Inspired by both nature and science fiction, the ERC-funded project Chobotix (Chemical Processing by Swarm Robotics) has brought the first prototypes of microscopic robots to life. This project, which works on the design and synthesis of chemical swarm robots, is the first to benefit from an ERC Starting Grant in Czech Republic. These micro-entities can also be defined as "artificial cells" or "artificial single-cellular organisms" (called "chobots"). These "chobots" are about tens of micrometers so they can get to the tiniest places. As synthetic single-celled organisms, they can move in their environment and selectively exchange molecules with their surrounding in response to local changes in temperature or concentration. They can also process the chemical composition of molecules and either accumulate or release a substance.
The main areas being explored in the course of this project are: the synthesis of suitable shells for chemically active swarm robots; the mechanisms of molecular transport into and out of such shells and means of its active control; and the collective behaviour of chemical swarm robots and their response to external stimuli.
In future, chemical robots could be used for different purposes, for instance to deliver substance in a more efficient way, to find the source of pollution or to identify chemicals or cancerous cells in the human body. Robots might even be able to deliver the exact amount of drug directly to the right place without harming any other cells, as is the case in the current cancer treatments.
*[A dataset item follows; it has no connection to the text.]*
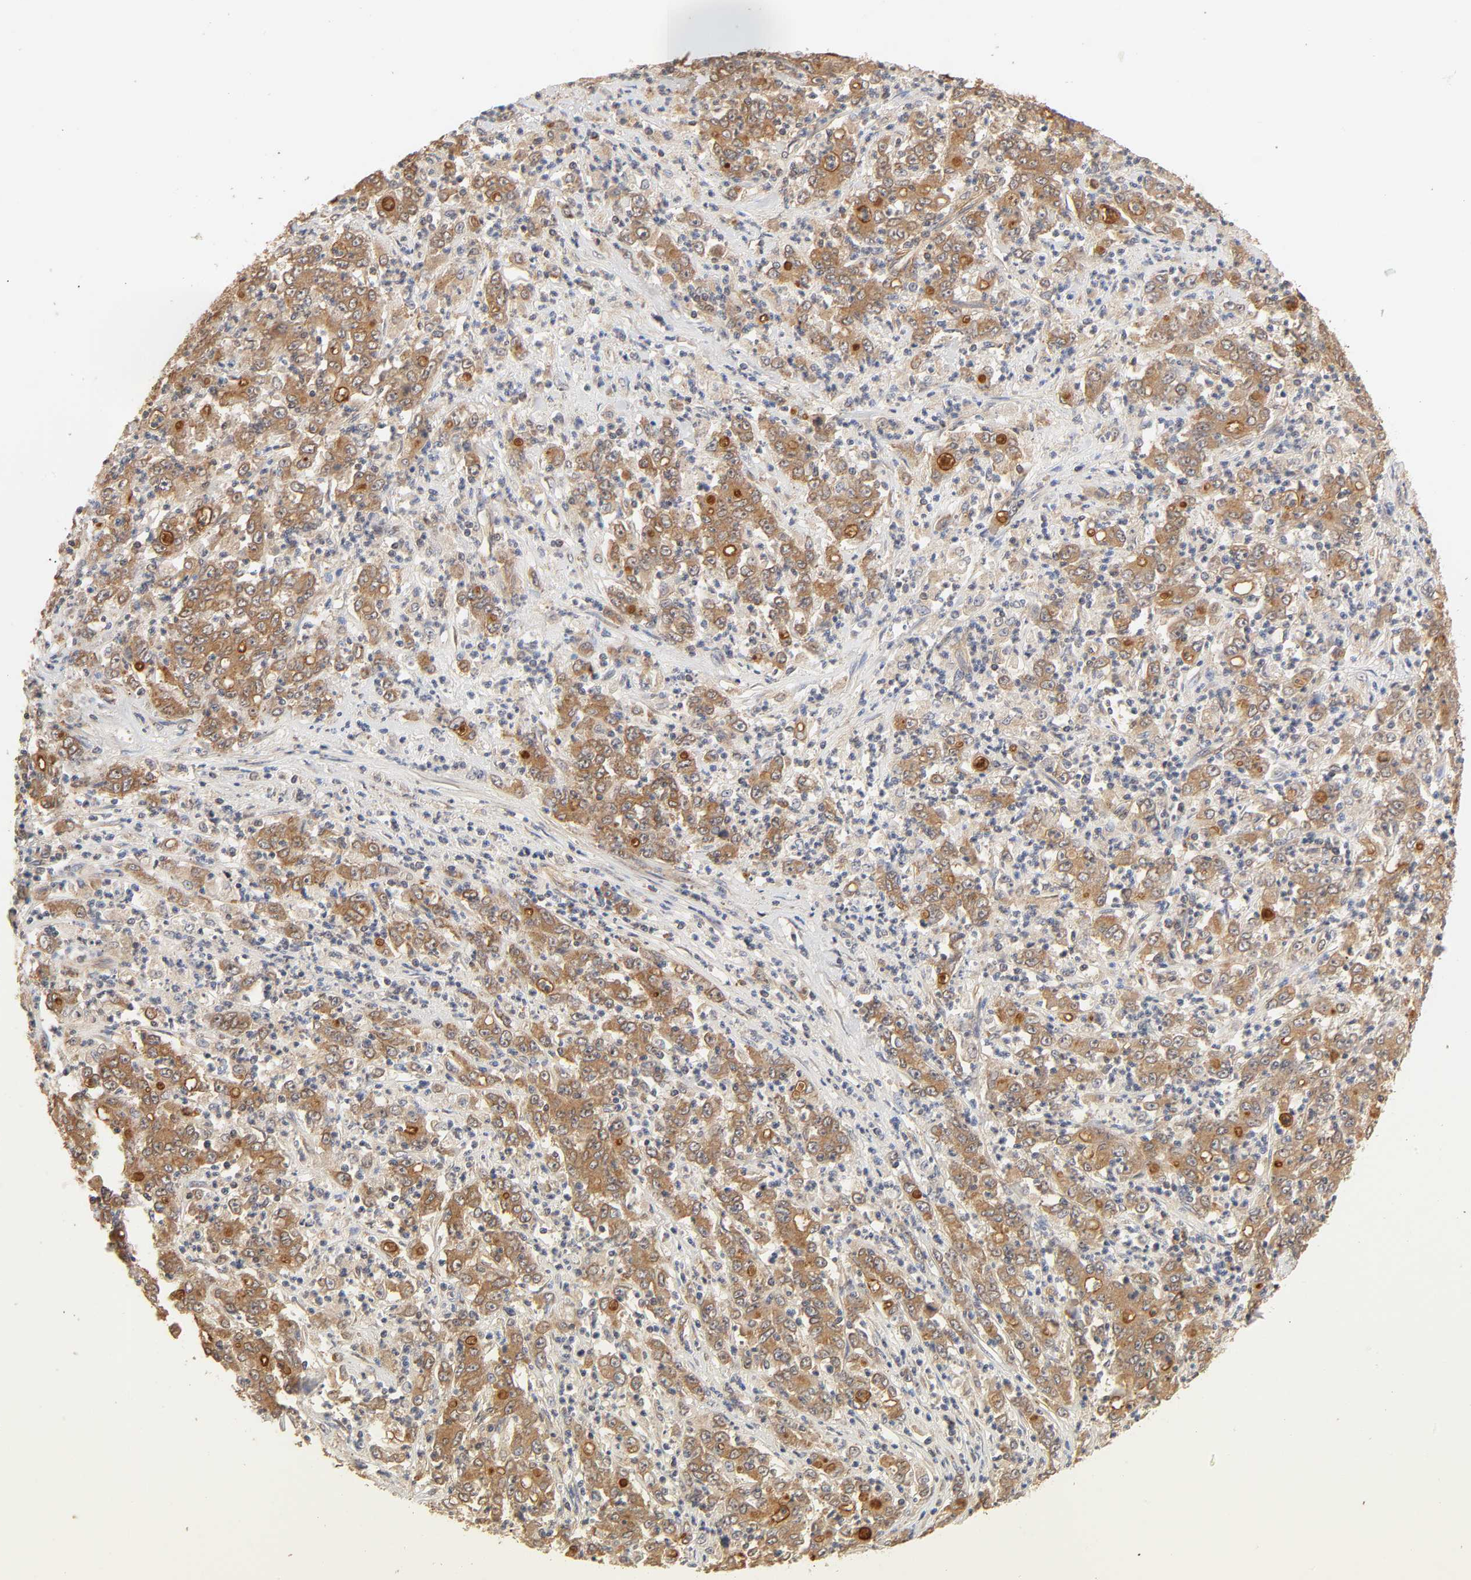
{"staining": {"intensity": "strong", "quantity": ">75%", "location": "cytoplasmic/membranous"}, "tissue": "stomach cancer", "cell_type": "Tumor cells", "image_type": "cancer", "snomed": [{"axis": "morphology", "description": "Adenocarcinoma, NOS"}, {"axis": "topography", "description": "Stomach, lower"}], "caption": "Protein expression analysis of adenocarcinoma (stomach) exhibits strong cytoplasmic/membranous staining in approximately >75% of tumor cells.", "gene": "EPS8", "patient": {"sex": "female", "age": 71}}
Chemical robots could also play a key role as they are potentially able to act in very remote or hardly accessible areas and could be used for "intelligent cleaning". Other potential areas of use are agro-chemistry, cosmetics and consumer chemistry in general.
Research is carried out in the Laboratory of Chemical Robotics at the Institute of Chemical Technology in Prague, Czech Republic. The leading figure of the international team of young researchers, František Štěpánek, says that after 3 years of existence, his project has fulfilled its goals and even went further: "We have created the first prototypes of our chemical robots. In cooperation with other research teams of biochemists, we have managed to create a structure that can deliver the substance on demand, where needed, and which is able to release its content repeatedly. We are now entering the phase of demonstrating 'swarming', i.e. collective behaviour of robots".
With a truly visionary angle, František Štěpánek's project covers many scientific fields, ranging from chemical engineering, material engineering, biophysics, microbiology to applied mathematics for computer simulation. His small laboratories in Prague will assuredly bring physicists more surprises.